[TEXT BLOCK]
========================
Lin-Manuel Miranda Will Host 'SNL': New Yorkers Working To Ensure Entire Country Chokes On ‘Hamilton’ Overload Like They Did

Lin-Manuel Miranda, writer/star of Broadway's 'Hamilton'
Lin-Manuel Miranda, writer/star of Broadway's 'Hamilton' Playbill

The Broadway musical Hamilton has received gushing, fulsome, fawning, rapturous, orgiastic coverage since it debuted last year, the hype eventually reaching such a fever pitch that the U.S. Department of the Treasury backed down on its plans to pull Alexander Hamilton off the $10 bill.

Referenced countless times by late night hosts, 24-hour news networks, online media impresarios, newspapers, magazines, radio shows and politicians, Hamilton found itself in a peculiar position at the center of our cultural discourse, even as its expensive tickets and Manhattan location made the show essentially inaccessible for the vast majority of the American public. There was something galling about rich media buttholes using national platforms to effuse endlessly about a play exclusive to their neighborhood. On the plus side, excessive Hamilton exultation made it really easy to pick out the online media voices most worth ignoring forevermore:

But, don’t worry, plebs who didn’t catch Hamilton with its original cast, you’ll soon be able to watch Hamilton star and creator Lin-Manuel Miranda host Saturday Night Live (SNL). Miranda will be hosting Oct. 8, with musical guest Twenty One Pilots.
========================
[GOAL OF THE EXERCISE]
Can you pick up the article about the Hamilton hype and Lin-Manuel Miranda hosting SNL after its final sentence and keep it going?

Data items
========================
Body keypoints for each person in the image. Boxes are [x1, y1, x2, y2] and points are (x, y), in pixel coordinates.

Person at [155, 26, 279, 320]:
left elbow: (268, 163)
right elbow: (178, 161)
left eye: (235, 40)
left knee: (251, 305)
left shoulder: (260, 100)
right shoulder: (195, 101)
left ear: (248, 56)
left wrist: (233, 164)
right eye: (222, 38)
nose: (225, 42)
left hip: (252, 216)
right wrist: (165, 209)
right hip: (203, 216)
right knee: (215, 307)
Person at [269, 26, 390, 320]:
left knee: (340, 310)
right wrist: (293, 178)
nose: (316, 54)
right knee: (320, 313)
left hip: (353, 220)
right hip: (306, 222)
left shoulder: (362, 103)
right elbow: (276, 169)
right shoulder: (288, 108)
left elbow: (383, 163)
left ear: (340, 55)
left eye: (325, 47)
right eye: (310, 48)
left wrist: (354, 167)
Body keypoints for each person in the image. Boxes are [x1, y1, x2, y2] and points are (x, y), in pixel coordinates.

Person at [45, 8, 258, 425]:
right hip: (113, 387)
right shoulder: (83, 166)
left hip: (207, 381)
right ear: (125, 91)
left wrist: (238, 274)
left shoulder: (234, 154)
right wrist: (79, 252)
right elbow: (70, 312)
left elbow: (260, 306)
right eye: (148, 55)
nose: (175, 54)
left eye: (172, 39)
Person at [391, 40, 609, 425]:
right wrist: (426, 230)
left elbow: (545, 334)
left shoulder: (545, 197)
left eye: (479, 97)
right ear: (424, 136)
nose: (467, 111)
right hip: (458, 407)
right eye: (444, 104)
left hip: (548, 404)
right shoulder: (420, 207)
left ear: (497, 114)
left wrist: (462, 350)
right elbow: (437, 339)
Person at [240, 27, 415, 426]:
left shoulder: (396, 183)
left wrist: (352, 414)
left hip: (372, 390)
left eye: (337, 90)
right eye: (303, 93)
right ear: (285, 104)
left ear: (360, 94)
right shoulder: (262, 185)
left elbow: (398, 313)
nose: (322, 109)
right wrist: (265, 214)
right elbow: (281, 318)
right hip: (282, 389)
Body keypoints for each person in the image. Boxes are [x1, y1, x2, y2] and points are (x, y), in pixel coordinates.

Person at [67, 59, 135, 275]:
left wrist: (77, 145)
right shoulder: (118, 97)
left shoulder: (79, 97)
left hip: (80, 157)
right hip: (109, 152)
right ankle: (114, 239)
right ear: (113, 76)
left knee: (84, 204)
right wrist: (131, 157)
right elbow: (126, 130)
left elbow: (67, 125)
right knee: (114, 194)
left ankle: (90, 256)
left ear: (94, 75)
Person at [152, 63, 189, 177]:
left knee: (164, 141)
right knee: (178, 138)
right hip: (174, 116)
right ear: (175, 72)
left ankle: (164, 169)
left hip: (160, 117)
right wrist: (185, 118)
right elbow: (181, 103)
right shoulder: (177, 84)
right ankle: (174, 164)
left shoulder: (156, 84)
========================
[SOLVED EXERCISE]
And that will be far from the last you’ll see of Lin-Manuel Miranda. Not only did he write the music for the upcoming Disney animated movie Moana and their live-action The Little Mermaid, but he’ll also play a Dick Van Dyke type in Mary Poppins Returns.

Will the rest of the country fall in love with Lin-Manuel Miranda like a handful of New York theatergoers insist they must?